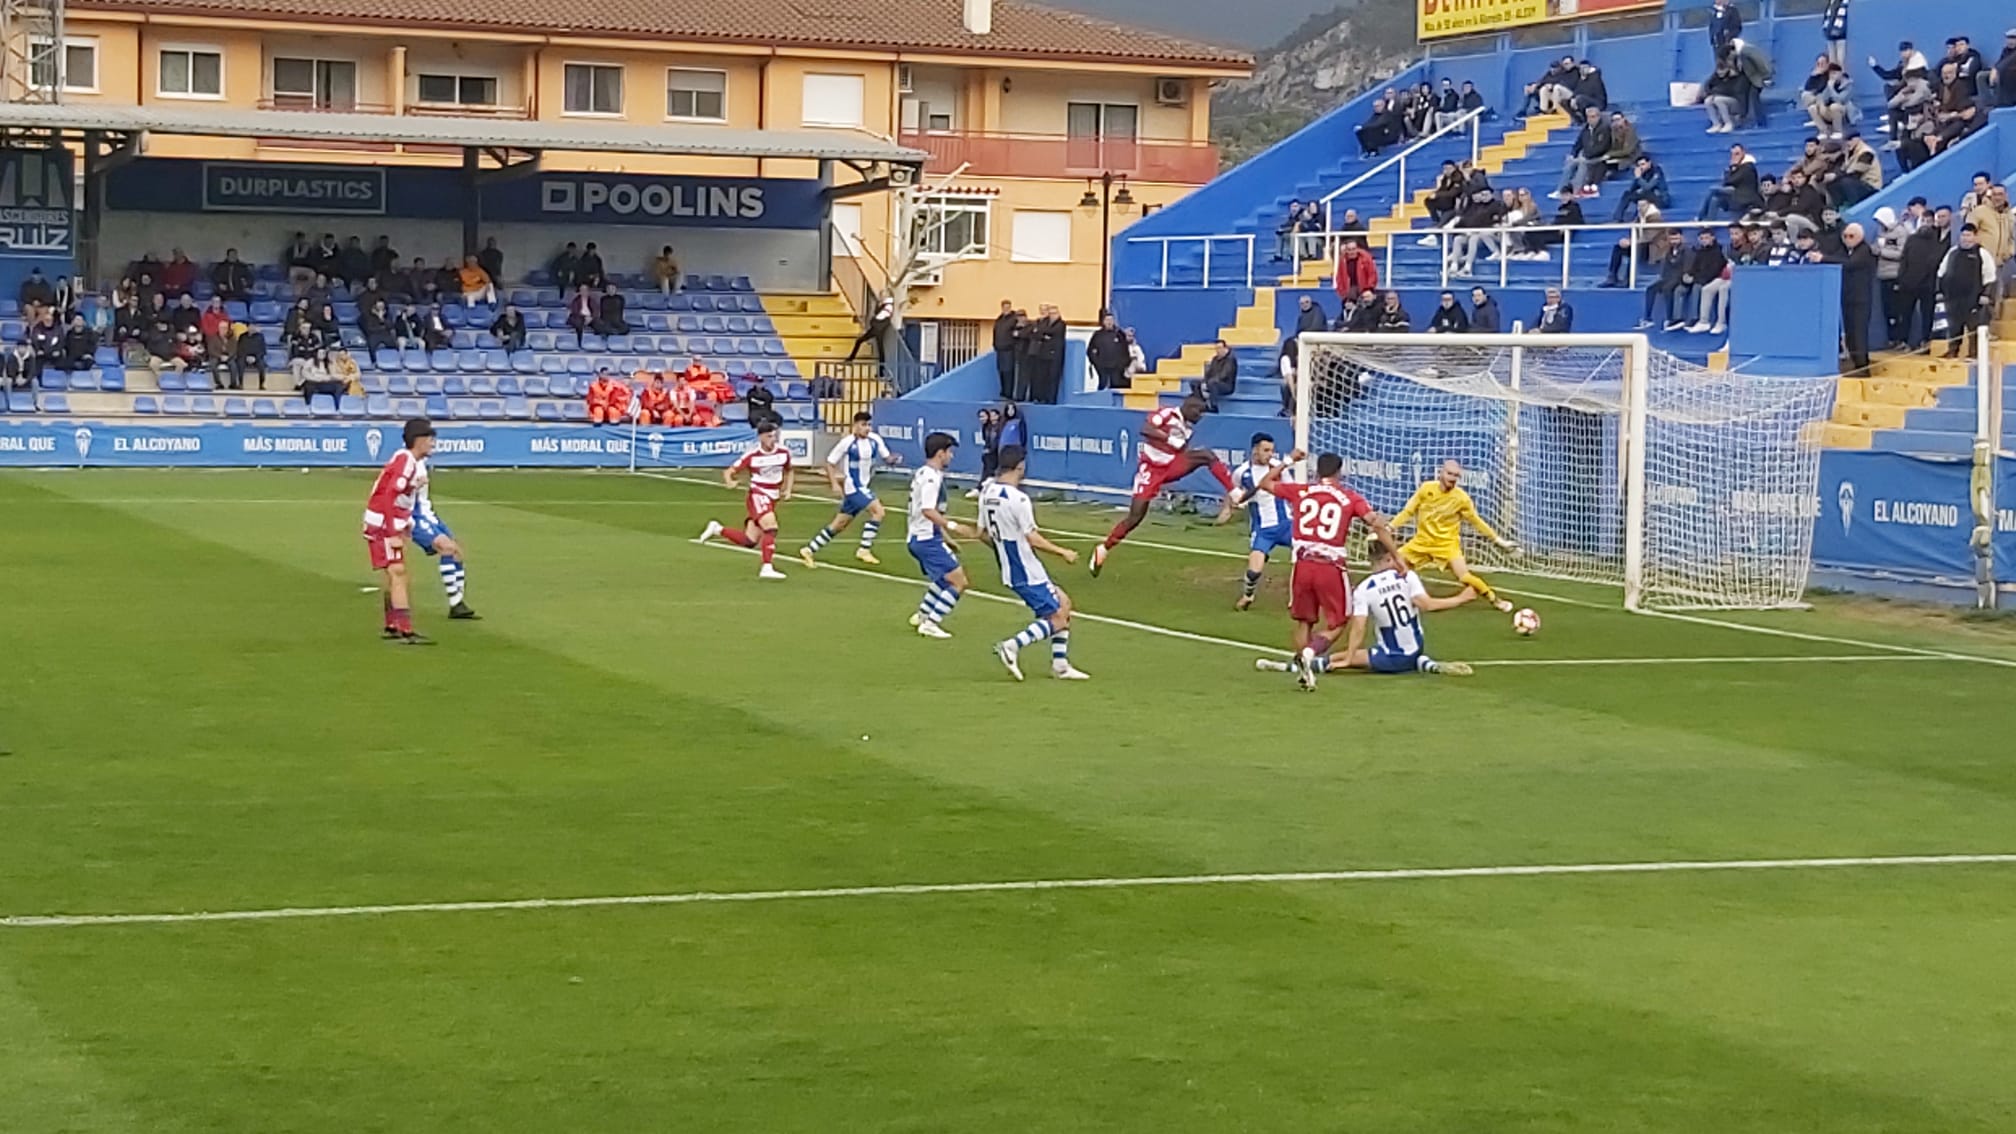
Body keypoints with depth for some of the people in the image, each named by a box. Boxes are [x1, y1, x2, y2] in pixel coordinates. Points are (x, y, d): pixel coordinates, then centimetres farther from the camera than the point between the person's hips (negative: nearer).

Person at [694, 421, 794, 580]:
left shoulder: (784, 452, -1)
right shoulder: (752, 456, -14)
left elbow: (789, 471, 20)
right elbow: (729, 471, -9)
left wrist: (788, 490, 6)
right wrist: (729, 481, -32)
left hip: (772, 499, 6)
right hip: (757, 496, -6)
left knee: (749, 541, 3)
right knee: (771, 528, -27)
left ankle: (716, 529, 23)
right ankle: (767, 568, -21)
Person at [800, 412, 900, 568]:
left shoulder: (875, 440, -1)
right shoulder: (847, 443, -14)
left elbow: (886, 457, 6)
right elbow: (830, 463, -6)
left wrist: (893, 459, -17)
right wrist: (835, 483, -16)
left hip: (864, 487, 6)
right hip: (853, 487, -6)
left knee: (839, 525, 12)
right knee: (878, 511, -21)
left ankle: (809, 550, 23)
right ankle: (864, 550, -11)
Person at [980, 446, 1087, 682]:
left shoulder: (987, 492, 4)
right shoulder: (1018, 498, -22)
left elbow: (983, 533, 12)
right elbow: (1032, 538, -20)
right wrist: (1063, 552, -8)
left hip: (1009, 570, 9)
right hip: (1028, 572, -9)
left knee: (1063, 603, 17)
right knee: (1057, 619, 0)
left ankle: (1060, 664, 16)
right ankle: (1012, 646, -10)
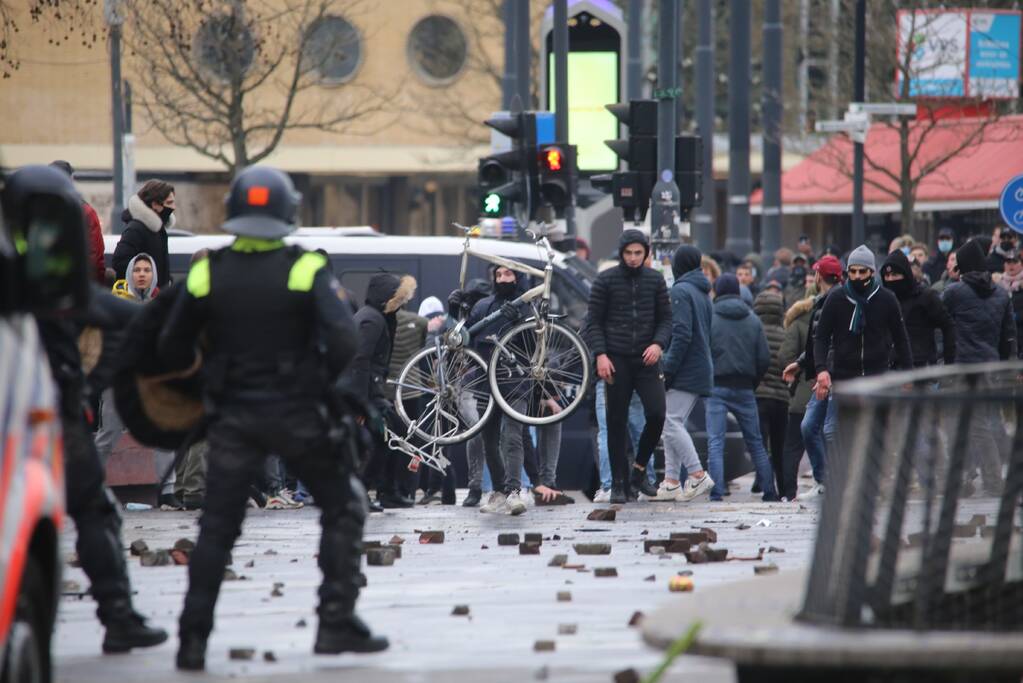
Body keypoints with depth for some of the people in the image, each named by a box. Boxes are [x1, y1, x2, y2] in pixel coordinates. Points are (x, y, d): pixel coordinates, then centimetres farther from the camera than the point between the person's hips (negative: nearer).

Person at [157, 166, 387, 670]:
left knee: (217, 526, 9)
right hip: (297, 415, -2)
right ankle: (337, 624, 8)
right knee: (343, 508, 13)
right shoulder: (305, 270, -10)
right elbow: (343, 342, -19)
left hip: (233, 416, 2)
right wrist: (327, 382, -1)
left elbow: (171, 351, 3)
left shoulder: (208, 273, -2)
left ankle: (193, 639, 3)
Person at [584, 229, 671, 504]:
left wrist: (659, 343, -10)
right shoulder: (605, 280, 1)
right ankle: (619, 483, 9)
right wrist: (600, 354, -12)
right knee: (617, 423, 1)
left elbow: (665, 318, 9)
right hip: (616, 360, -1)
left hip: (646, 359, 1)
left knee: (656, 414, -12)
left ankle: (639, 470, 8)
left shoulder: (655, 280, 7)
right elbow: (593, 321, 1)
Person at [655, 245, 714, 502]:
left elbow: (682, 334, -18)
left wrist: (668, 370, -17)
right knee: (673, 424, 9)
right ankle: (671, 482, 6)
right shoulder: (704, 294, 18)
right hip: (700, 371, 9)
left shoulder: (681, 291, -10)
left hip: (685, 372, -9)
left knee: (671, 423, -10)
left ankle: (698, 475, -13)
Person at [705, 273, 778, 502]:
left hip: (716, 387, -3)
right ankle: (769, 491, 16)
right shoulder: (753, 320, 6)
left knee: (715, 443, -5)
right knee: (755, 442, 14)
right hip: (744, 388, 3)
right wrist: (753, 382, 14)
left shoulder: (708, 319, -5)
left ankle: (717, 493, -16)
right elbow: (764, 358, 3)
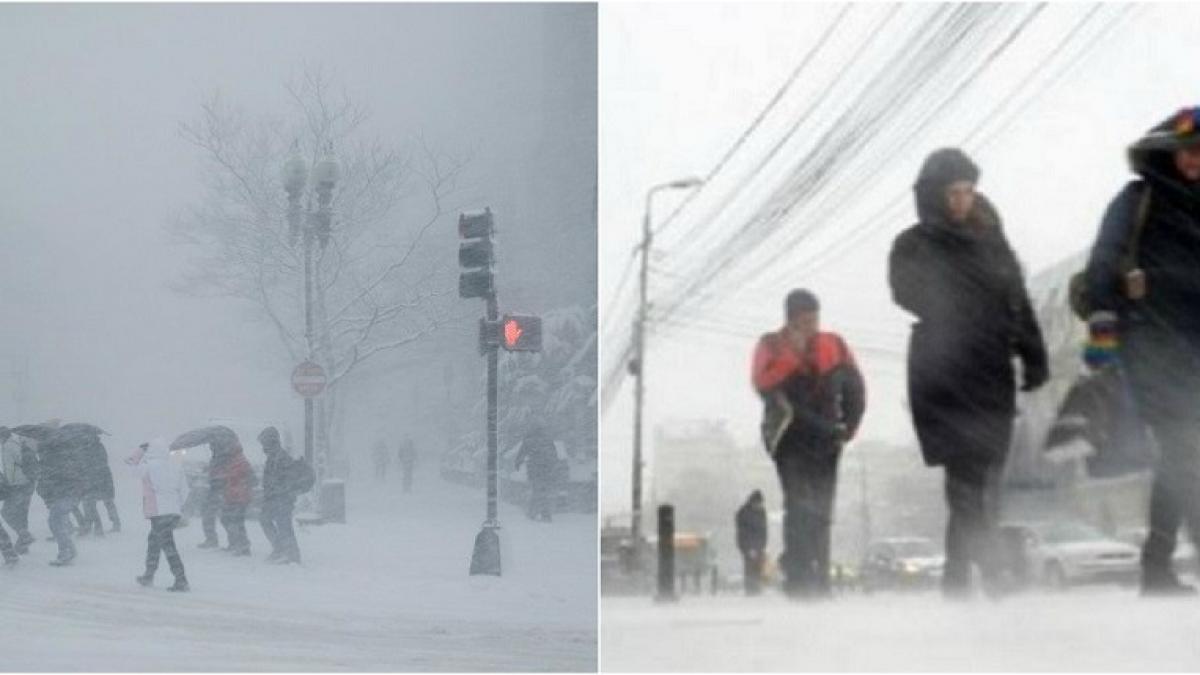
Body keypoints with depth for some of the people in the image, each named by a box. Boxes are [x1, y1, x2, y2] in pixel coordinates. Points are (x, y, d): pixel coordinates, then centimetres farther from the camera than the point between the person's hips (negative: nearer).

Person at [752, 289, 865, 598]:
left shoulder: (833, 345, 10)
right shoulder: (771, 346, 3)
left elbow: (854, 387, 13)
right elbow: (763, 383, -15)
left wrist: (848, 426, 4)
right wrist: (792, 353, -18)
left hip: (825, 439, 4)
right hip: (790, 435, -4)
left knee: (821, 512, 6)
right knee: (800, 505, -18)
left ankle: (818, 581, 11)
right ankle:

:: Problem details ::
Copy every record character for character. Skip the pictures.

:: Output of the exercise ::
Body keypoints with depth for some of the people in the image, each named by a box. Boxes are [x1, y1, x2, y2] in pixel coordinates. Points are (x, y, d): pixel coordinates, then centimetres farther from the camera than the point between the person's hips (negative: nearer).

Person at [694, 421, 794, 580]:
left shoulder: (784, 452, -1)
right shoulder: (752, 456, -14)
left elbow: (789, 471, 20)
right elbow: (729, 471, -9)
left wrist: (788, 490, 6)
right wrist: (729, 481, -32)
left hip: (772, 499, 6)
right hip: (757, 496, -6)
left knee: (749, 541, 3)
right knee: (771, 528, -27)
left ankle: (716, 529, 23)
right ankle: (767, 568, -21)
Person at [800, 412, 900, 568]:
left shoulder: (875, 440, -1)
right shoulder: (847, 443, -14)
left elbow: (886, 457, 6)
right elbow: (830, 463, -6)
left wrist: (893, 459, -17)
right wrist: (835, 483, -16)
left hip: (864, 487, 6)
right hip: (853, 487, -6)
left knee: (839, 525, 12)
right knee: (878, 511, -21)
left ankle: (809, 550, 23)
right ankle: (864, 550, -11)
Person at [980, 446, 1087, 682]:
left shoulder: (987, 492, 4)
right shoulder: (1018, 498, -22)
left elbow: (983, 533, 12)
right elbow: (1032, 538, -20)
right wrist: (1063, 552, -8)
left hip: (1009, 570, 9)
right hip: (1028, 572, -9)
left knee: (1063, 603, 17)
right knee: (1057, 619, 0)
left ankle: (1060, 664, 16)
right ankle: (1012, 646, -10)
Body keypoints with depth for some of the people in the image, each named by a box. Boxes are [x1, y1, x2, y2] in pixel coordinates. Points are (x, y, d): pixel coordinates, then centimetres farther from the camera than the point between the person's hips (negative: nearer).

Person at [157, 166, 387, 670]:
left knee: (217, 526, 9)
right hip: (297, 415, -2)
right ankle: (337, 624, 8)
right knee: (343, 508, 13)
right shoulder: (305, 270, -10)
right elbow: (343, 342, -19)
left hip: (233, 416, 2)
right wrist: (327, 382, -1)
left elbow: (171, 351, 3)
left shoulder: (208, 273, -2)
left ankle: (193, 639, 3)
Person at [584, 229, 671, 504]:
left wrist: (659, 343, -10)
right shoulder: (605, 280, 1)
right ankle: (619, 483, 9)
right wrist: (600, 354, -12)
right knee: (617, 423, 1)
left elbow: (665, 318, 9)
right hip: (616, 360, -1)
left hip: (646, 359, 1)
left knee: (656, 414, -12)
left ankle: (639, 470, 8)
left shoulder: (655, 280, 7)
right elbow: (593, 321, 1)
Person at [655, 245, 714, 502]:
left elbow: (682, 334, -18)
left wrist: (668, 370, -17)
right knee: (673, 424, 9)
right ankle: (671, 482, 6)
right shoulder: (704, 294, 18)
right hip: (700, 371, 9)
left shoulder: (681, 291, -10)
left hip: (685, 372, -9)
left knee: (671, 423, -10)
left ankle: (698, 475, -13)
Person at [705, 273, 778, 502]:
left hip: (716, 387, -3)
right ankle: (769, 491, 16)
right shoulder: (753, 320, 6)
left knee: (715, 443, -5)
right knee: (755, 442, 14)
right hip: (744, 388, 3)
right wrist: (753, 382, 14)
left shoulder: (708, 319, -5)
left ankle: (717, 493, -16)
right elbow: (764, 358, 3)
Body keypoints with depth for some of the people in the image, each named by a box. Boxes are [x1, y1, x2, y2] in pixel coordinates. Points are (x, y, d): pixel coordinates, then centimetres farther from the camera than the point between the person's hips (negative: nearer).

Person at [752, 289, 865, 598]:
left shoulder: (833, 345, 10)
right shoulder: (771, 346, 3)
left elbow: (854, 387, 13)
right elbow: (763, 383, -15)
left wrist: (848, 426, 4)
right wrist: (792, 353, -18)
left hip: (825, 439, 4)
right hip: (790, 435, -4)
left knee: (821, 512, 6)
right knee: (800, 505, -18)
left ankle: (818, 581, 11)
right ankle:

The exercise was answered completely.